START Data excerpts
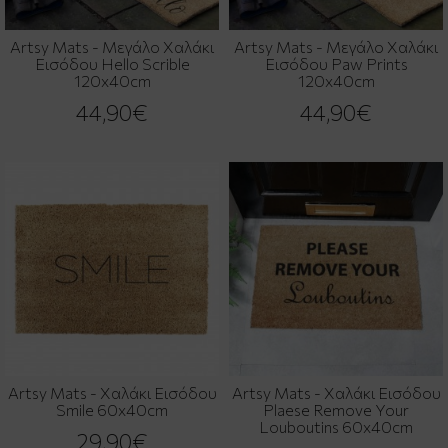
Artsy Mats - Μεγάλο Χαλάκι
Artsy Mats - Μεγάλο Χαλάκι
Εισόδου Hello Scrible
Εισόδου Paw Prints
120x40cm
120x40cm
44,90€
44,90€
Artsy Mats - Χαλάκι Εισόδου
Artsy Mats - Χαλάκι Εισόδου
Smile 60x40cm
Plaese Remove Your
Louboutins 60x40cm
29,90€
END Data excerpts
_What you need to do:_ The required output is each line of the entries that contains the word "Εισόδου".

_Answer space:_
Εισόδου Hello Scrible
Εισόδου Paw Prints
Artsy Mats - Χαλάκι Εισόδου
Artsy Mats - Χαλάκι Εισόδου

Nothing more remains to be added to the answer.